There's a reason the "mainstream" didn't see the financial crisis coming: the crisis was created almost entirely BY the Federal Reserve, and they control the "mainstream" economics profession.
http://www.huffingtonpost.com/2009/0..._n_278805.html
"A HuffPost review of seven top journals found that 84 of the 190 editorial board members were affiliated with the Federal Reserve in one way or another."
"...There are something like 1,000 to 1,500 monetary economists working across the country. Add up the 220 economist jobs at the Board of Governors along with regional bank hires and contracted economists, and the Fed employs or contracts with easily 500 economists at any given time. Add in those who have previously worked for the Fed -- or who hope to one day soon -- and you've accounted for a very significant majority of the field."
Milton Friedman: "You and I know there has been censorship of the material published. Equally important, the location of the economists in the Federal Reserve has had a significant influence on the kind of research they do, biasing that research toward noncontroversial technical papers on method as opposed to substantive papers on policy and results..."
[...]
"I've been blackballed from the Fed summer conference at Jackson Hole, which I used to be a regular at, ever since I criticized him," Krugman said of Greenspan in a 2007 interview with Pacifica Radio's Democracy Now! "Nobody really wants to cross him."

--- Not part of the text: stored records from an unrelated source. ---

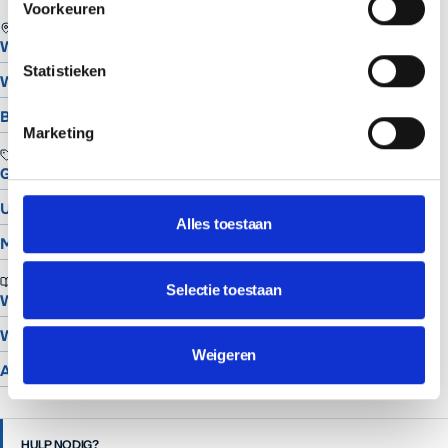
Voorkeuren
REGIO
Website laten maken in Assen
Statistieken
Website laten maken in Groningen
Bekijk alle locaties
Marketing
TOOLS
Gratis Logo Maker
UTM Builder
Alles toestaan
Meta Snippet Generator
BRANCHES
Selectie toestaan
Website voor schilders
Website voor hoveniers
Weigeren
Alle branches
HULP NODIG?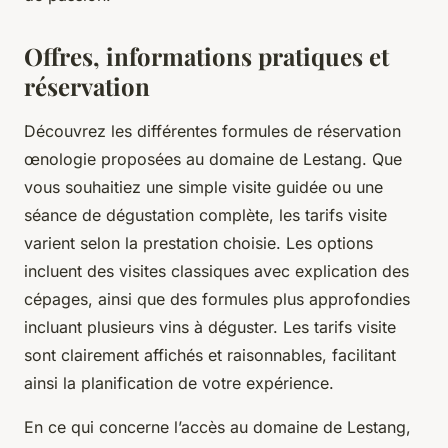
Offres, informations pratiques et
réservation
Découvrez les différentes formules de réservation
œnologie proposées au domaine de Lestang. Que
vous souhaitiez une simple visite guidée ou une
séance de dégustation complète, les tarifs visite
varient selon la prestation choisie. Les options
incluent des visites classiques avec explication des
cépages, ainsi que des formules plus approfondies
incluant plusieurs vins à déguster. Les tarifs visite
sont clairement affichés et raisonnables, facilitant
ainsi la planification de votre expérience.
En ce qui concerne l’accès au domaine de Lestang,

An invitation to the annual conference, or some other blessing from the Fed, is a signal to the economic profession that you're a certified member of the club. Even Krugman seems a bit burned by the slight. "And two years ago," he said in 2007, "the conference was devoted to a field, new economic geography, that I invented, and I wasn't invited."
-
09-11-2009, 02:58 AM #2
I don’t really have an issue with the article since it’s been a well known fact that a cabal of Ivy League trained economists and Wall Street businessmen have engaged in group think for years. Where I disagree is with the use of the word “mainstream” since plenty of economists got it and get it right consistently. Regrettably, Republicans ridiculed them, and Democrats ignored them.

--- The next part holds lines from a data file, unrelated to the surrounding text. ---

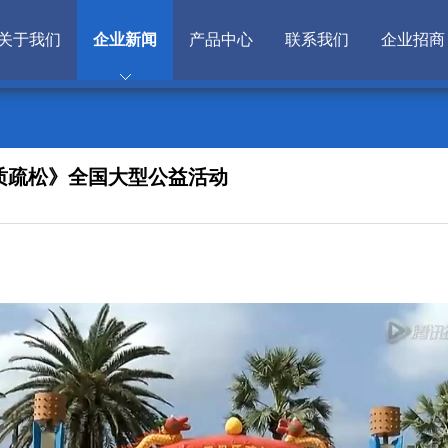
关于我们
企业新闻
产品中心
联系我们
企业招商
离骨质疏松》全国大型公益活动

It’s also worth noting that the Fed overwhelmingly subscribed to the “efficient market” theory and are (were?) acolytes of the New-Chicago neoclassical school. Point being, abolishing the Fed is not a solution to the problem; instead, a focus on the fundamentals of the economy like balanced budgets, managing the trade deficit, and other realities of finance should be given more weight and more importance than overreaching ideological theories.
The thing that most macro-economists working for the Fed or working for Think Tanks forget is that most of economics is actually micro and what we call macro should really be called “political economy.”